If you're not using an RTOS, you only have a few tasks, and the work being kicked off by the interrupt isn't too resource intensive, it might be simplest having your high priority work done in the context of the interrupt handler. If those conditions don't hold, then implementing what you're talking about would be the start of a basic multitasking OS itself. That can be an interesting project in its own right, but if you're looking to just get work done, you might want to consider a simple RTOS.

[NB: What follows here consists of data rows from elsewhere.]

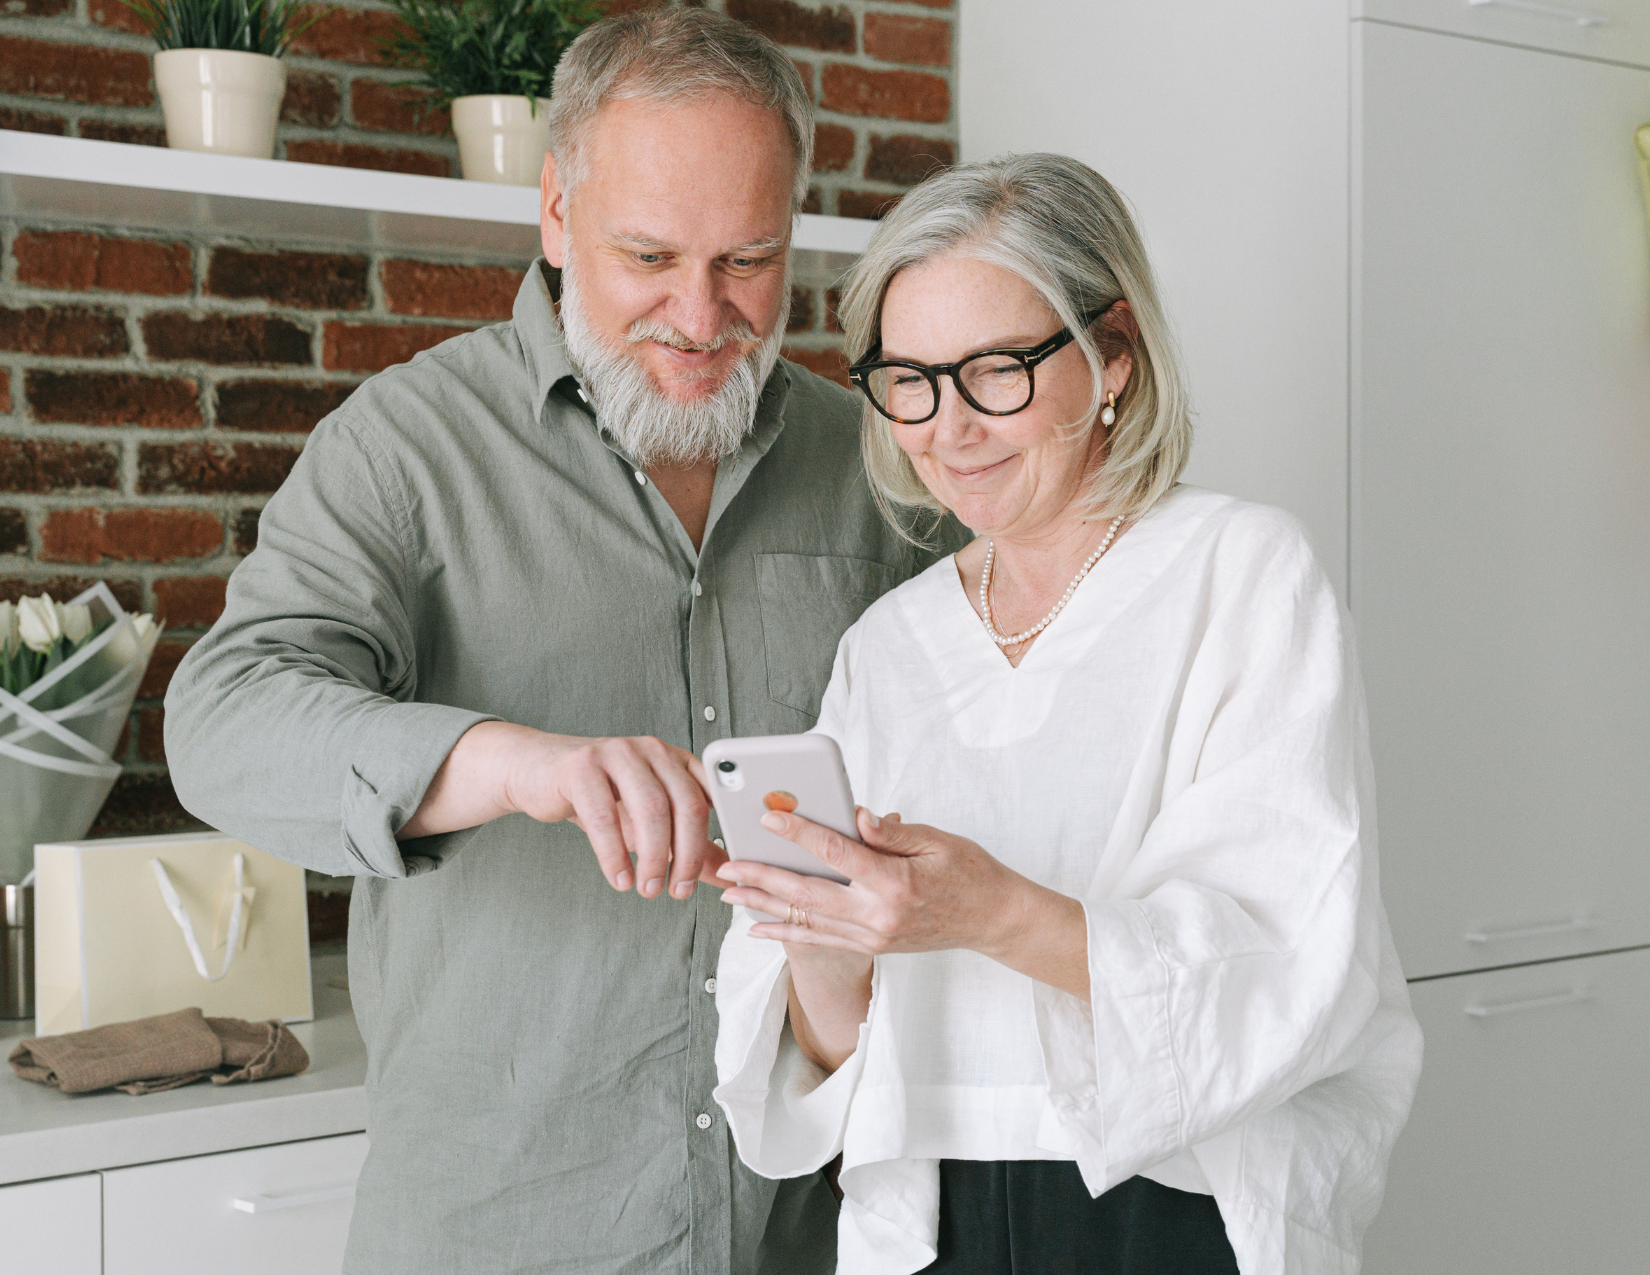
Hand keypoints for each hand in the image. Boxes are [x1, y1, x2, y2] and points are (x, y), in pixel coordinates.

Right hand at [505, 731, 721, 898]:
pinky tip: (619, 878)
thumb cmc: (597, 796)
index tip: (715, 875)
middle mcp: (650, 750)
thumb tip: (723, 875)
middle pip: (685, 804)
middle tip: (678, 890)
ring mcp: (616, 753)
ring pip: (650, 810)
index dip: (716, 837)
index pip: (710, 796)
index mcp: (674, 759)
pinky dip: (614, 855)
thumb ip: (686, 843)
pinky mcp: (581, 767)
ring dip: (653, 857)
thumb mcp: (646, 821)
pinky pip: (604, 817)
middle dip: (687, 855)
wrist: (536, 772)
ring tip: (648, 888)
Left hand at [716, 807, 1089, 996]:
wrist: (993, 920)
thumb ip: (891, 831)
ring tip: (730, 892)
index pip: (835, 853)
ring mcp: (871, 937)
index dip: (799, 833)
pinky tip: (758, 926)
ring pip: (805, 920)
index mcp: (894, 884)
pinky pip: (818, 940)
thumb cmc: (970, 873)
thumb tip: (855, 815)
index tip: (769, 817)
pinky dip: (786, 932)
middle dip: (762, 877)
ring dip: (764, 905)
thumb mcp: (936, 840)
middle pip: (807, 894)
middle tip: (729, 863)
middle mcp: (877, 917)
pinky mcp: (870, 947)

Since you mentioned some specifics about the work you're doing, here's an overview of how I've handled a similar problem in the past:
For handling received data over a UART one method that I've used when dealing with a simpler system that doesn't have full support for tasking (ie., the tasks are round-robined i na simple while loop) is to have a shared queue for data that's received from the UART. When a UART interrupt fires, the data is read from the UART's RDR (Receive Data Register) and placed in the queue. The trick to deal with this in such a way that the queue pointers aren't corrupted is to carefully make the queue pointers volatile, and make certain that only the interrupt handler modifies the tail pointer and that only the 'foreground' task that's reading data off the queue modified the head pointer. A high-level overview:
producer (the UART interrupt handler):
read queue.head and queue.tail into locals;
increment the local tail pointer (not the actual queue.tail pointer). Wrap it to the start of the queue buffer if you've incremented past the end of the queue's buffer.
compare local.tail and local.head - if they're equal, the queue is full, and you'll have to do whatever error handing is appropriate.
otherwise you can write the new data to where local.tail points
only now can you set queue.tail == local.tail
return from the interrupt (or handle other UART related tasks, if appropriate, like reading from a transmit queue)
consumer (the foreground 'task')
read queue.head and queue.tail into locals;
if local.head == local.tail the queue is empty; return to let the next task do some work
read the byte pointed to by local.head
increment local.head and wrap it if necessary;
set queue.head = local.head
goto step 1
Make sure that queue.head and queue.tail are volatile (or write these bits in assembly) to make sure there are no sequencing issues.
Now just make sure that your UART received data queue is large enough that it'll hold all the bytes that could be received before the foreground task gets a chance to run. The foreground task needs to pull the data off the queue into it's own buffers to build up the messages to give to the 'message processor' task.
What you are asking for is pretty straightforward on the Cortex-M3. You need to enable the STIR register so you can trigger the low priority ISR with software. When the high-priority ISR gets done with the critical stuff, it just triggers the low priority interrupt and exits. The NVIC will then tail-chain to the low-priority handler, if there is nothing more important going on.
The "more official way" or rather the conventional method is to use a priority based preemptive multi-tasking scheduler and the 'deferred interrupt handler' pattern.
Check your processor documentation. Some processors will interrupt if you write the bit that you normally have to clear inside the interrupt. I am presently using a SiLabs c8051F344 and in the spec sheet section 9.3.1:
"Software can simulate an interrupt by setting any interrupt-pending flag to logic 1. If interrupts are enabled for the flag, an interrupt request will be generated and the CPU will vector to the ISR address associated with the interrupt-pending flag."